_Required tasks_:
**1.** Duplicate the passage from the XML data-binding library description between "This is C++." and "schema document ?", inclusive.
**2.** Continue the XML data-binding library description from the point where it stops.

_Document excerpt_:
/x2c

Hassle-free XML Data-binding in C++.

Primary LanguageC++Boost Software License 1.0BSL-1.0

#XML 2 C++

###What is it ?

If you have to deal with XML documents to initialize your C++ data, don't have access for any reason to an XML schema and/or don't want to use a code generator to create the data binding code, this library is for you.

This library helps you describe directly in C++ an XML document structure with a type associated to each element. It then offers automated data generation upon parsing an XML document (currently using expat as a backend).

This is C++. The global coherence of the document structure and data binding is guaranteed at compilation-time.

###Why not use a code generator based on an XML schema document ?

Sometimes you just don't have access to an XML schema. Sometimes you already have complex data structures, and don't want to add the bloat of third-party generated classes that you will need to convert into your own data structures, or write adapters for.

Sometimes both.

For example in my line of work (engineering for academic research), under-specification, especially of data formats, is the golden rule. It's all nice and funky until someone has to maintain the code and make it evolve as needed. So there are typically recurrent issues :

  • The format specification is very sloppy/incomplete
  • The requirements (contents, structure...) changes very often
  • The data structures we use/need may themselves change often

This is where this library comes to help.

_Recorded information_:
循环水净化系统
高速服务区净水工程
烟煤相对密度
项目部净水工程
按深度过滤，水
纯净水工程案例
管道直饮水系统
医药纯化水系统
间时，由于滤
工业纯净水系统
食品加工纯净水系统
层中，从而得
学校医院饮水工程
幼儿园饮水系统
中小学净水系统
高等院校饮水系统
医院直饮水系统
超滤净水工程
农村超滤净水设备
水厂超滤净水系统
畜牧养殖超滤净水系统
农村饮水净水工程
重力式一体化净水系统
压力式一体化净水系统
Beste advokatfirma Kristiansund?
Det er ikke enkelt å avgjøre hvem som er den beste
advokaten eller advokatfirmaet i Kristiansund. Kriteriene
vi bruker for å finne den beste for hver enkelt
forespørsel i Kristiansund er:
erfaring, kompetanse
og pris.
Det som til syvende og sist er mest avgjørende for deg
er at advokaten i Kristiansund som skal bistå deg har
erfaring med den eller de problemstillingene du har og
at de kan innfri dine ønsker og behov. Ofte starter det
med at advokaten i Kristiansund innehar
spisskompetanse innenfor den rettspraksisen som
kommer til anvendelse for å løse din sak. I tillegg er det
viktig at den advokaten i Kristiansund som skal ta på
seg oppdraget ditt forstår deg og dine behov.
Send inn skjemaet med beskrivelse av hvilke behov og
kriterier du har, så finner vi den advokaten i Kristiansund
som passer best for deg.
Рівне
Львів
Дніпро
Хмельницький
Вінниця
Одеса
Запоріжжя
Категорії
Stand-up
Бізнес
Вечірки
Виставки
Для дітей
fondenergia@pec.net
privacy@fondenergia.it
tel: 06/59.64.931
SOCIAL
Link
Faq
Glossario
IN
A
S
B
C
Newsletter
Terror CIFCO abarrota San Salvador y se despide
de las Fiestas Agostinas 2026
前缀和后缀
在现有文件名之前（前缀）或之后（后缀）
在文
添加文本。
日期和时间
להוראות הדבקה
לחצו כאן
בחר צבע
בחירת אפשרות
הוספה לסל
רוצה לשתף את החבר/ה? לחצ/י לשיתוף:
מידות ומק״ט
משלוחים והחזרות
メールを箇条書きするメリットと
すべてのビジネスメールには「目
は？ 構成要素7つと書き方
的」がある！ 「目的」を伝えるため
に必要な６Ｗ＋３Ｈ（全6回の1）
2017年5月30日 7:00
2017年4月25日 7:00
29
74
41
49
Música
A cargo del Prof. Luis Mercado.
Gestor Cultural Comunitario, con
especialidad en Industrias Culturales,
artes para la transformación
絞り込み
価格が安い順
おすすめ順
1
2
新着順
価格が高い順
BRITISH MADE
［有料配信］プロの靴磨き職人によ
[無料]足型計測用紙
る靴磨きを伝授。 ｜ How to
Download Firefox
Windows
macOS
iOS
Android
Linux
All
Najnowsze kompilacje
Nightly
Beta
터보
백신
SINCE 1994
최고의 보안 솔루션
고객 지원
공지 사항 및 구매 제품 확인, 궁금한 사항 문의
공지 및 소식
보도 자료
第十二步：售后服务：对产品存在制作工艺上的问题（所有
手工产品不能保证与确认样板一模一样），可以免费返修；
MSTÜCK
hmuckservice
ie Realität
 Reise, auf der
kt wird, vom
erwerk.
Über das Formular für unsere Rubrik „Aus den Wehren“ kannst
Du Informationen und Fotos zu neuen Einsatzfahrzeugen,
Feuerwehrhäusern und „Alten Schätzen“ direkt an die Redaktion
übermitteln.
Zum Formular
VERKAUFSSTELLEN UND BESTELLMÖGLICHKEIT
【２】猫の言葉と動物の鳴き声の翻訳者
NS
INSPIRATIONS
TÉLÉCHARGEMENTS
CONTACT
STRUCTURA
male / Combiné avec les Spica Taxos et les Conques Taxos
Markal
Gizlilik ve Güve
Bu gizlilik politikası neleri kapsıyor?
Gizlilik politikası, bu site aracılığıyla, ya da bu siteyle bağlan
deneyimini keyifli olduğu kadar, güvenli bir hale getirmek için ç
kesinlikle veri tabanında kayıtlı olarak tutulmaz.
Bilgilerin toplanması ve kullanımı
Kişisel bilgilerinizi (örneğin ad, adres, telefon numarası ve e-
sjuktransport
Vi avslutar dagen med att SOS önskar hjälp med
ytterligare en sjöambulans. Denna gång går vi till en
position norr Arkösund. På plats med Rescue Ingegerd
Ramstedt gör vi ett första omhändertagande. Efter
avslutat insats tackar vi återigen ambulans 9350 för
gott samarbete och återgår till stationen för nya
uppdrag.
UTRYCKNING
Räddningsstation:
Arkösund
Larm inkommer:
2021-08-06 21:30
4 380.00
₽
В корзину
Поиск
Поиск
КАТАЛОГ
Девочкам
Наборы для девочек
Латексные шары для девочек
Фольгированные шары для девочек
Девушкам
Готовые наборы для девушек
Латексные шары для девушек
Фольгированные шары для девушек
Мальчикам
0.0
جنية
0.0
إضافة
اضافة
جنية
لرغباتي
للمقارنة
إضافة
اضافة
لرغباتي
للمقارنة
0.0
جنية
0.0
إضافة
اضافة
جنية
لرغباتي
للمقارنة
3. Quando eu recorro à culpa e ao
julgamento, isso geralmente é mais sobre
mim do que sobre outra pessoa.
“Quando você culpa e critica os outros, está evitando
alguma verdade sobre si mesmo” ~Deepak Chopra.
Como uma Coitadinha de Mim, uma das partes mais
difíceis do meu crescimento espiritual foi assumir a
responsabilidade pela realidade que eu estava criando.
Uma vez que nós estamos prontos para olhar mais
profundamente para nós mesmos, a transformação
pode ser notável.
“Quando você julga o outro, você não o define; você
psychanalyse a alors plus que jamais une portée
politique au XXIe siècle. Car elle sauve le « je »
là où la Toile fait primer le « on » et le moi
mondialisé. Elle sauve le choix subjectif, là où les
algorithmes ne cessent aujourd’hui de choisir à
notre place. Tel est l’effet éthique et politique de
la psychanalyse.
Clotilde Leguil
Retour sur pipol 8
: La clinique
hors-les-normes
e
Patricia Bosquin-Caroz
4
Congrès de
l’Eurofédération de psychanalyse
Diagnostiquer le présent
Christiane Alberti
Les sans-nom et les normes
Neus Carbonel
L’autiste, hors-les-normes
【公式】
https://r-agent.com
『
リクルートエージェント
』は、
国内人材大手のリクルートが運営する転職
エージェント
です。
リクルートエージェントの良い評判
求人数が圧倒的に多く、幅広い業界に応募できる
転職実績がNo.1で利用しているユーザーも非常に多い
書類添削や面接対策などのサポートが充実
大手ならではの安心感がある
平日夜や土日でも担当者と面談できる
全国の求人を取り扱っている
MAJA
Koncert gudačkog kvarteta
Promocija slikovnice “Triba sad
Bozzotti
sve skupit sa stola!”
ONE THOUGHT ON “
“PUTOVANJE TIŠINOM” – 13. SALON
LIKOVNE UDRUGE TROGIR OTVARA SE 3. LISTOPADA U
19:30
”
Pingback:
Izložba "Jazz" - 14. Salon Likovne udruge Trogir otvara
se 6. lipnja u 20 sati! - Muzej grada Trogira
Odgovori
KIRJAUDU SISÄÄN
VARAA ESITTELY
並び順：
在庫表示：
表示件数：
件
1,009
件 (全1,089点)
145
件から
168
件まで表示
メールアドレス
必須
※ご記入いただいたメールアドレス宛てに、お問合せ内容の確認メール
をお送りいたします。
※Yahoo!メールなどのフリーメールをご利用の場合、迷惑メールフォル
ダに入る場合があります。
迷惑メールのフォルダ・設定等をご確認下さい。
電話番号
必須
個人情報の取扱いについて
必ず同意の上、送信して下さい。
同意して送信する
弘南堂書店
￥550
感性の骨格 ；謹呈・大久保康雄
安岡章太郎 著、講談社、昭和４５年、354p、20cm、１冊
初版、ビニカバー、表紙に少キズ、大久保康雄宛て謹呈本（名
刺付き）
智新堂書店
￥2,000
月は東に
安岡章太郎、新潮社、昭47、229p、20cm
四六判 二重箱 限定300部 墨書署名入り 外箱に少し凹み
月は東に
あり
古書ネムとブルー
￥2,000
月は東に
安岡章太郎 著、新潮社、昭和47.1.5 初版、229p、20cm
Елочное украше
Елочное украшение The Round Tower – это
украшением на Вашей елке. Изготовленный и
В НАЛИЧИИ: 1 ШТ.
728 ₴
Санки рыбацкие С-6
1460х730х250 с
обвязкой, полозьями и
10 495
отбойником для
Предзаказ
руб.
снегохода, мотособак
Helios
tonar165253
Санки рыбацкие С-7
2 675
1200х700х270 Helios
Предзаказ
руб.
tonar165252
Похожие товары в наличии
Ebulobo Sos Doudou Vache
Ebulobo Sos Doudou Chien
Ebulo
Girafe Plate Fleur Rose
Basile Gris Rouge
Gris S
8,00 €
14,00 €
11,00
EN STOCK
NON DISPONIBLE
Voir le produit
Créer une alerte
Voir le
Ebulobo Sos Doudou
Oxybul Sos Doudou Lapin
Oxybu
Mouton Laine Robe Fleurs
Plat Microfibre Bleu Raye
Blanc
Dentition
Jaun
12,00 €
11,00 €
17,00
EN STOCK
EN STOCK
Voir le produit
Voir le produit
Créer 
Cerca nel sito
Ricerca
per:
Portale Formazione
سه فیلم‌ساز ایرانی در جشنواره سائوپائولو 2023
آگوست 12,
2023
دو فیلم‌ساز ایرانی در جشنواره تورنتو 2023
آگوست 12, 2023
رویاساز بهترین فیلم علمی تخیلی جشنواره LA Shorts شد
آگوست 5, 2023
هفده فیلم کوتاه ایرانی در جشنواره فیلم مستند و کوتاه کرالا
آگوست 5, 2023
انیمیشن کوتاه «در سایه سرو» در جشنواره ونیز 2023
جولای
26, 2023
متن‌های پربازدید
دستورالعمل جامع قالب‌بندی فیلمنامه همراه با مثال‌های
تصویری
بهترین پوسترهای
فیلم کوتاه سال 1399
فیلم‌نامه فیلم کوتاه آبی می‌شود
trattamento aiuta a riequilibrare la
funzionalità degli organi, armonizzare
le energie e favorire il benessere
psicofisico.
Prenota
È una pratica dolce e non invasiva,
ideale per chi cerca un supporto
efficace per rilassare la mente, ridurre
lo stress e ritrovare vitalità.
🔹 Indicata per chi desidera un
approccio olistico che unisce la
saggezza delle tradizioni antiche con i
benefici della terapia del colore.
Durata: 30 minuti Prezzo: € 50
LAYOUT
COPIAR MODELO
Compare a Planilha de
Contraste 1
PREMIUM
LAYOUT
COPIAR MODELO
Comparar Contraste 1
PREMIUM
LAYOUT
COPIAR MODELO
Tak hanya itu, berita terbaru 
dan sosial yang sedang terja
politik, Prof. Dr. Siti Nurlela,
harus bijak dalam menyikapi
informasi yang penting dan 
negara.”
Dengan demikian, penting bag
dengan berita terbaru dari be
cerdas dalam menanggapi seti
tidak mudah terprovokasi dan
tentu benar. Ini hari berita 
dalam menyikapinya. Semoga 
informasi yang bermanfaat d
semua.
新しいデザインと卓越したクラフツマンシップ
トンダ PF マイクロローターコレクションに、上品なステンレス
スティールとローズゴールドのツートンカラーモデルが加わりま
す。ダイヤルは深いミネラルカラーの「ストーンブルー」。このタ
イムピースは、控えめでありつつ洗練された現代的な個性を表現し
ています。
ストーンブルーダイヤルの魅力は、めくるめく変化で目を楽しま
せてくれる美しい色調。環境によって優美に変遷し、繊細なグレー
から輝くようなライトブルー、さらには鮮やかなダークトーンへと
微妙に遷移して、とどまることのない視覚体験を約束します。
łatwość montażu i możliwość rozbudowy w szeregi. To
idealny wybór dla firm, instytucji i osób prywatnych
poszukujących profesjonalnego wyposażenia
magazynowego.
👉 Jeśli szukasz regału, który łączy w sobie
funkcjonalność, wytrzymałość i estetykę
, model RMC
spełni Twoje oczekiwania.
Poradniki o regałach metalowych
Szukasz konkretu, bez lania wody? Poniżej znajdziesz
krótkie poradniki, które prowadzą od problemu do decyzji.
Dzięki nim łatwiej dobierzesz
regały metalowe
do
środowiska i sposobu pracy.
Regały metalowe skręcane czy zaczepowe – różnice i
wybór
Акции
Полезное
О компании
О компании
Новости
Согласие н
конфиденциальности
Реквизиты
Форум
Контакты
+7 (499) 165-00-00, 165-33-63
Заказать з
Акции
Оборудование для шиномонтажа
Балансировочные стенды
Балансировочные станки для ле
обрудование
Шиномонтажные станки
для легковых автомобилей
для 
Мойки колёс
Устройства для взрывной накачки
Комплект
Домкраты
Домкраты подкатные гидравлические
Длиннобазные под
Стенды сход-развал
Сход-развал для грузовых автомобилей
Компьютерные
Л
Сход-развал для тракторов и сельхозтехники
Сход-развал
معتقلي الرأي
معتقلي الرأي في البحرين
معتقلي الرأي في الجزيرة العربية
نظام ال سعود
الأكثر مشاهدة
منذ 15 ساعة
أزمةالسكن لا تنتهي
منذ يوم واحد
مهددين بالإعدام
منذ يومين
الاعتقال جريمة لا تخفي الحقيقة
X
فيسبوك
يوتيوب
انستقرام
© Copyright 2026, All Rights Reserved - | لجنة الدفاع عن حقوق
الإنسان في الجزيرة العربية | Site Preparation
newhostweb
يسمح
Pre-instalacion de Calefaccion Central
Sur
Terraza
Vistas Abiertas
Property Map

_Results by task_:
**1.**
This is C++. The global coherence of the document structure and data binding is guaranteed at compilation-time.

###Why not use a code generator based on an XML schema document ?

**2.**
  • You can (and must) directly describe how to bind XML elements to parts of YOUR data structures.
  • You can (and must) directly describe the structure of the XML elements directly in the C++ code, where it matters the most.
  • As I said above, the global coherence of the document (unicity of the element declaration/structure, typing consistency...) is checked at compile-time. No runtime surprise !
  • There is no additional step in the compilation process to generate a source file implementing the XML-bound classes.

##Get started

  1. Clone the git repository. All the necessary files are in the /include/ directory.
$ git clone https://github.com/bl0b/x2c.git && cd x2c
  1. Optionally, run the tests, just to make sure that it works, and your compiler does handle C++11.
$ make    # this just compiles and runs the tests. The library is header files only.
  1. Install the headers
$ make install   # if you skipped the 2nd step, it will perform it for you.

##Usage

#include <x2c/x2c.h>

The API comes with macros to make your life easier. I'll demonstrate how to use X2C with and without them.

Easy version (using C preprocessor macros, beware)

struct UselessType {
    std::string wibble;
    int wobble;
};
struct MyUselessMainType {
    UselessType foo;
};

DTD_START(dtd_name, root_element, MyUselessMainType)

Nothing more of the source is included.